Bass recognizes that the issue still matters: When I called last week and told an aide I wanted to talk about her history in Communist Cuba, she quickly scheduled a time to talk. But Bass believes that, in the midst of a pandemic and an economic crisis, many Americans have more pressing concerns than what she did in Cuba 47 years ago. Florida State Senator Annette Taddeo, a Democrat who was born in Colombia but represents a swing district where many Latinos and Cubans live, agrees, but worries that Bass’s spot on the ticket, given her history in Havana, “would be a game changer in Florida, certainly among the Hispanic community.” There’s no question that Democratic Party politics, the resonance of anti-Communism, and Americans’ feelings about Cuba have all evolved since Bass first visited the island. The question now, as Biden makes his choice, is whether they’ve evolved enough to put Bass on the ticket.
“There has been a shift on how to engage with Cuba, but there hasn’t been a shift in Castro’s popularity,” argues Fernand Amandi, a Florida-based Democratic consultant and pollster of Cuban heritage whose past clients include the Obama-Biden campaigns. Referring to comments Senator Bernie Sanders made in March that “it’s unfair to simply say everything is bad” about Castro’s government, Amandi added, “Fairly or unfairly, Karen Bass’s history on this subject makes Bernie Sanders look like Ronald Reagan.”
If Biden picks Bass, he’d be betting that Amandi, and people who agree with him, are overestimating how much voters still care about Castro—and communism.
Bass’s high school in Los Angeles was the kind of place where students were always striking or boycotting something, she told me. Her Spanish teacher, like many of her teachers and other leftist radicals of the ’60s and ’70s, talked warmly about Cuba, where Castro’s revolution was less than two decades old. This wasn’t uncommon: Some Americans on the left, including some Black activists, celebrated the Cuban revolution and the toppling of the Batista government as the end of a racist system. Cuba is “a shining example of hope in our hemisphere,” Stokely Carmichael, the founder of the Black Power movement, said in a 1967 speech in Havana. The best way to think of Bass’s politics at the time—and now—is “as a Black activist who was deeply concerned about what the activists are raising today: systemic racism,” she told me. “I was also deeply concerned on the international front about issues like apartheid in South Africa and supporting the independence movements in Africa.
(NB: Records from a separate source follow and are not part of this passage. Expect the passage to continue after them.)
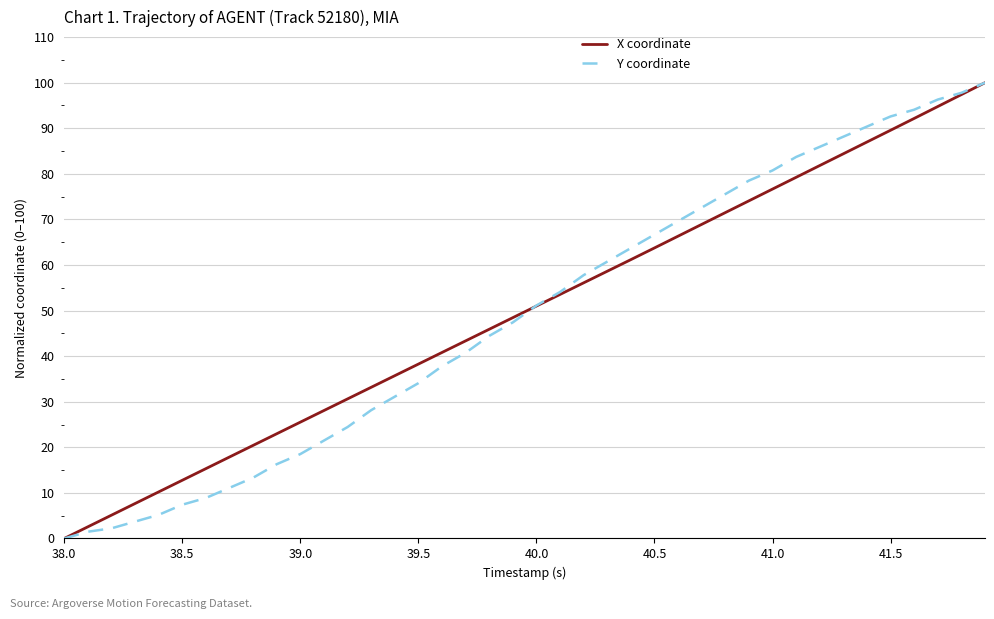

True or false: Y coordinate has more than 2 interior local peaks.

False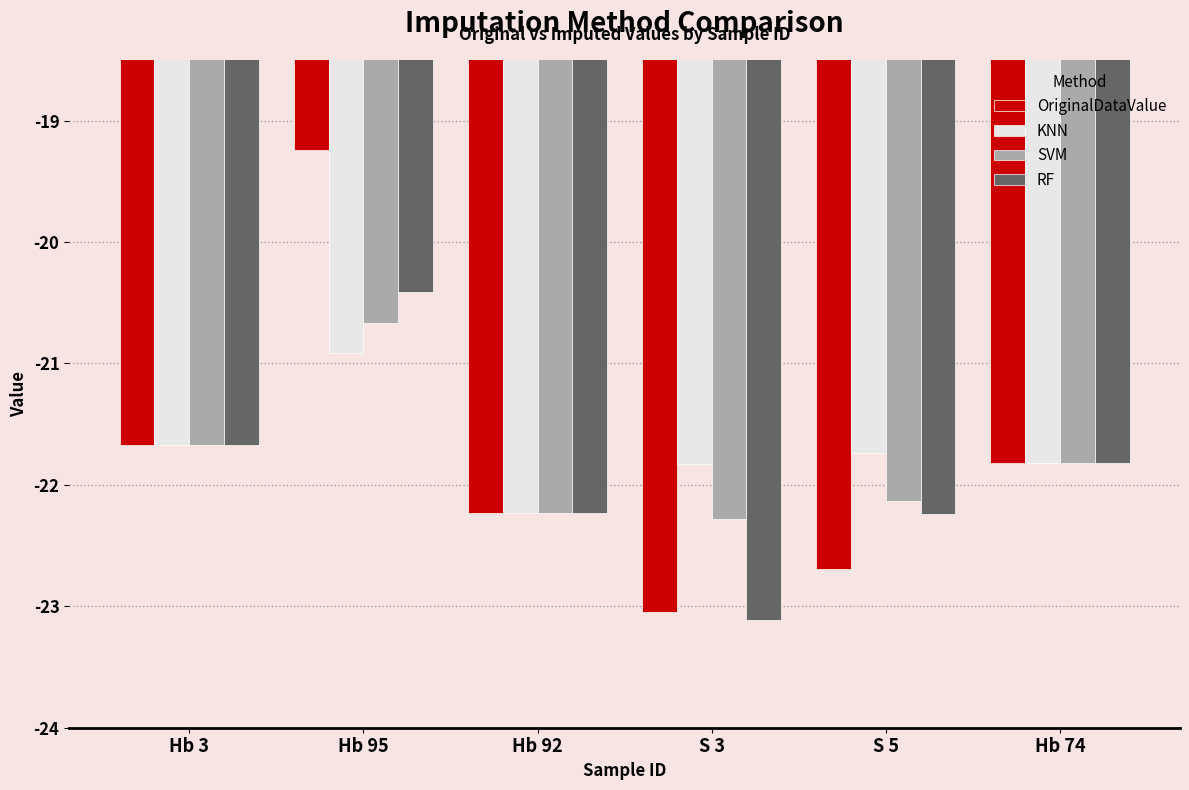

What is the average value of the RF series?

-21.9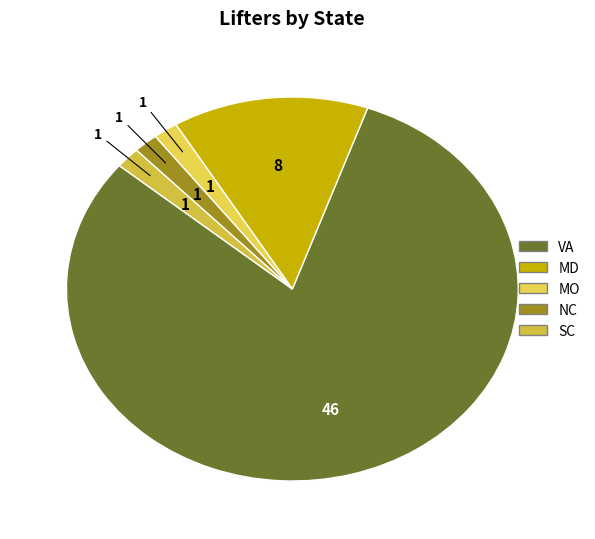

What percentage is NOT represented by NC?

98.2%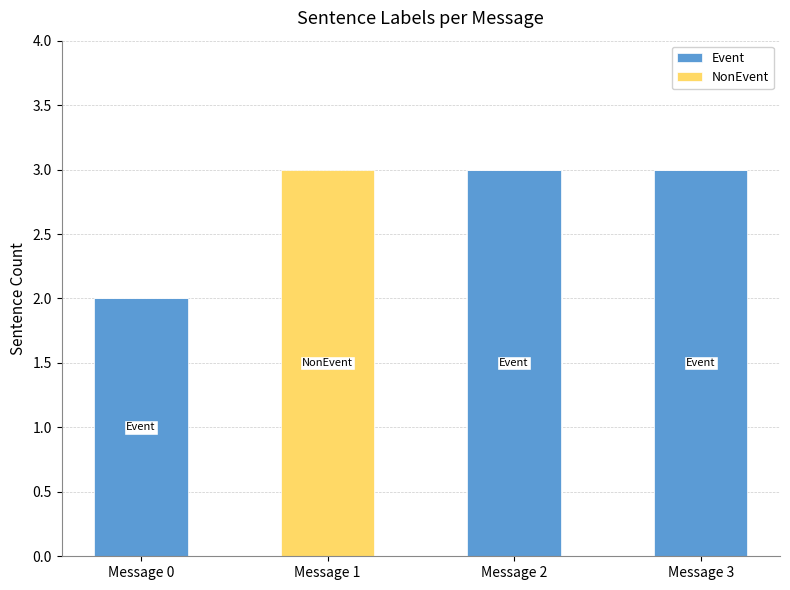

How many categories are shown in the chart?

4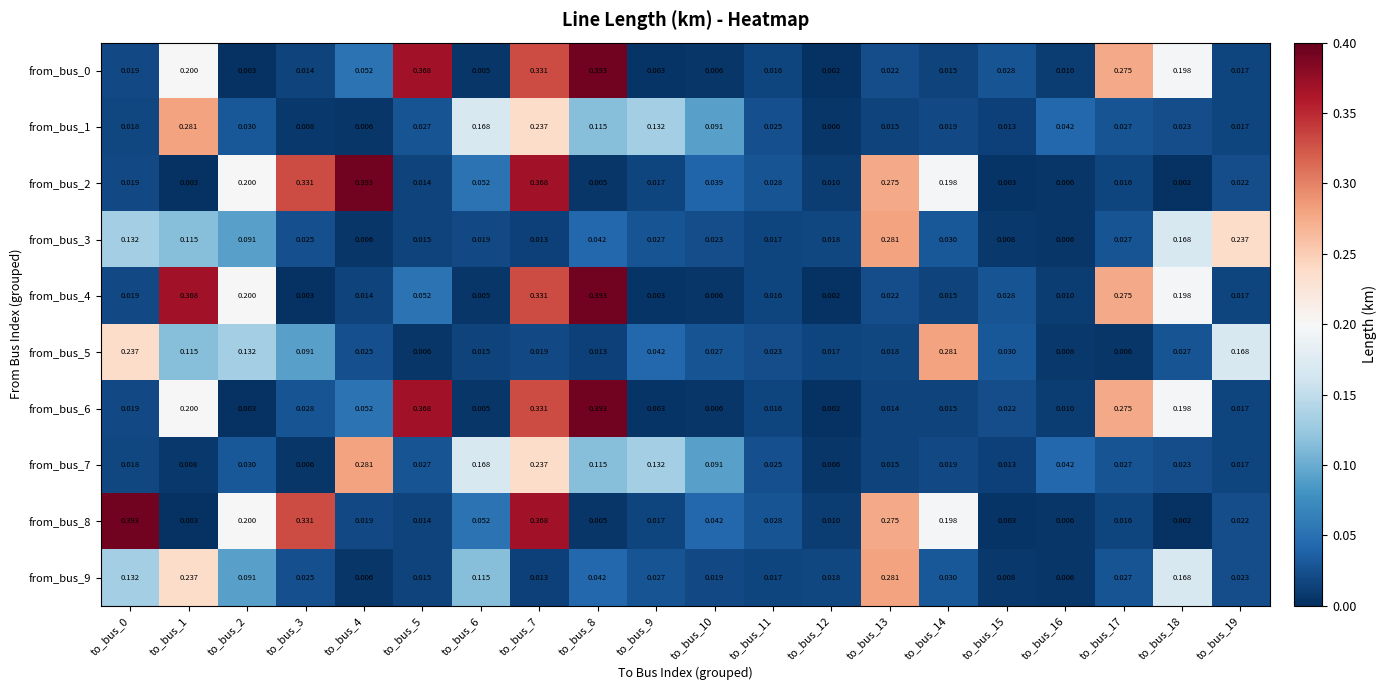

Is the value of from_bus_6 at to_bus_7 greater than the value of from_bus_7 at to_bus_12?

Yes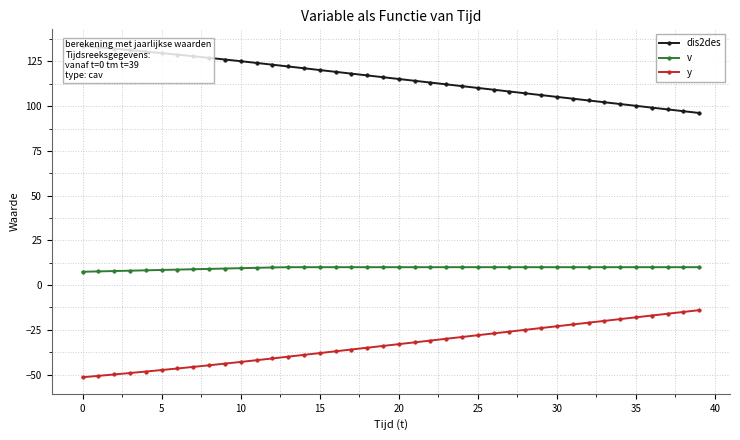

Reading left to right, what are all the values shown in this chart?

dis2des: 133.7	132.9	132.2	131.4	130.5	129.7	128.8	127.9	127.0	126.1	125.2	124.2	123.2	122.2	121.2	120.2	119.2	118.2	117.2	116.2	115.2	114.2	113.2	112.2	111.2	110.2	109.2	108.2	107.2	106.2	105.2	104.2	103.2	102.2	101.2	100.2	99.2	98.2	97.2	96.2
v: 7.5	7.7	7.8	8.1	8.2	8.4	8.7	8.8	9.1	9.2	9.4	9.7	9.8	10.0	10.0	10.0	10.0	10.0	10.0	10.0	10.0	10.0	10.0	10.0	10.0	10.0	10.0	10.0	10.0	10.0	10.0	10.0	10.0	10.0	10.0	10.0	10.0	10.0	10.0	10.0
y: -51.5	-50.8	-50.0	-49.2	-48.3	-47.5	-46.6	-45.7	-44.8	-43.9	-43.0	-42.0	-41.0	-40.0	-39.0	-38.0	-37.0	-36.0	-35.0	-34.0	-33.0	-32.0	-31.0	-30.0	-29.0	-28.0	-27.0	-26.0	-25.0	-24.0	-23.0	-22.0	-21.0	-20.0	-19.0	-18.0	-17.0	-16.0	-15.0	-14.0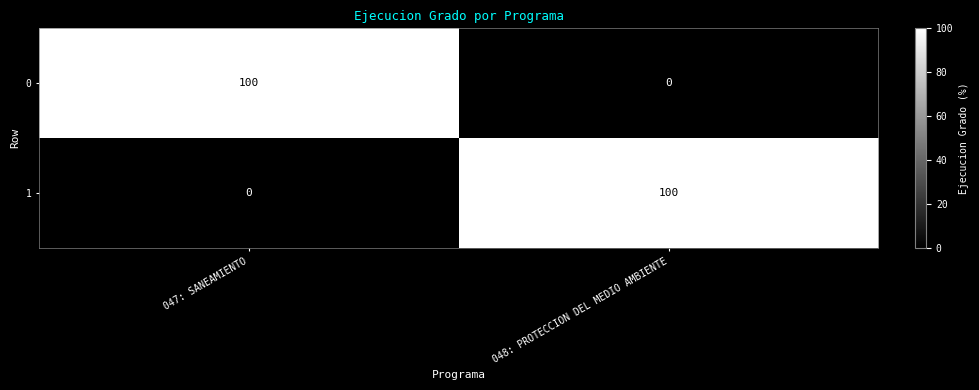

What is the total value across all series at 048: PROTECCION DEL MEDIO AMBIENTE?

100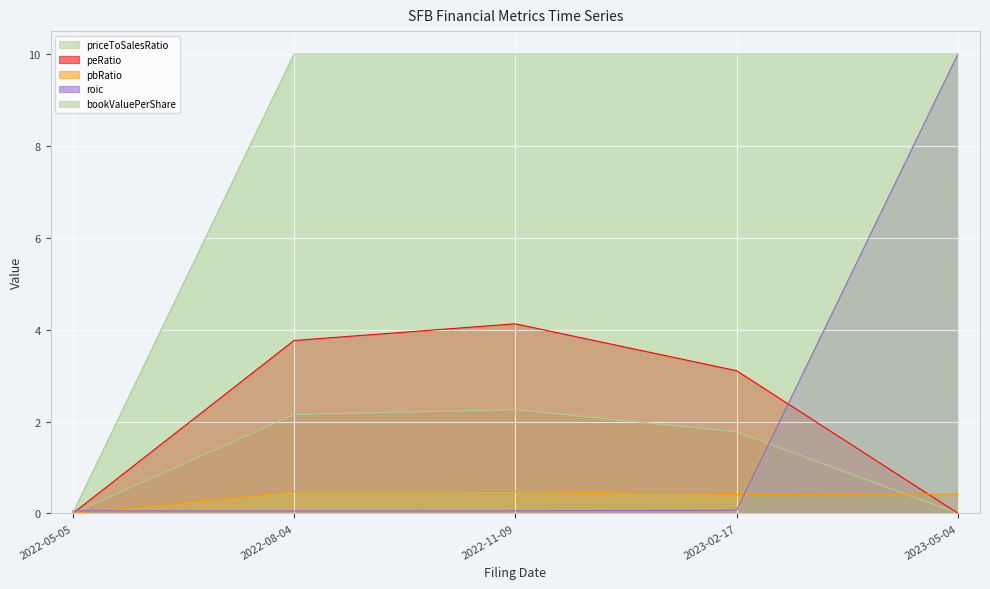

Reading right to left, extract all data points from this chart.

MarketCap: 2023-05-04=0.4	2023-02-17=0.4	2022-11-09=0.5	2022-08-04=0.5	2022-05-05=0.0
bookValuePerShare: 2023-05-04=10.0	2023-02-17=10.0	2022-11-09=10.0	2022-08-04=10.0	2022-05-05=0.0
roic: 2023-05-04=10.0	2023-02-17=0.1	2022-11-09=0.1	2022-08-04=0.1	2022-05-05=0.1
priceToSalesRatio: 2023-05-04=0.0	2023-02-17=1.8	2022-11-09=2.3	2022-08-04=2.2	2022-05-05=0.0
peRatio: 2023-05-04=0.0	2023-02-17=3.1	2022-11-09=4.1	2022-08-04=3.8	2022-05-05=0.0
And a lot of times that did not align with U.S. policy.”
It was in this atmosphere, and with Castro scrambling to fulfill a promise of a 10-million-ton sugarcane harvest, that Students for a Democratic Society organized the first Venceremos Brigade. The Cuban government was eager for the help—and especially for the opportunity to bring sympathetic Americans into the country. Venceremos translates to either “we shall overcome” or, perhaps more pointedly, “we shall triumph.” The first group, which called itself an “anti-imperialist education project” to protest the U.S. blockade of Cuba and show solidarity with the revolution, headed to Havana in early 1970. The members of the group, mostly students, lived alongside Cubans, and initially focused on harvesting sugarcane.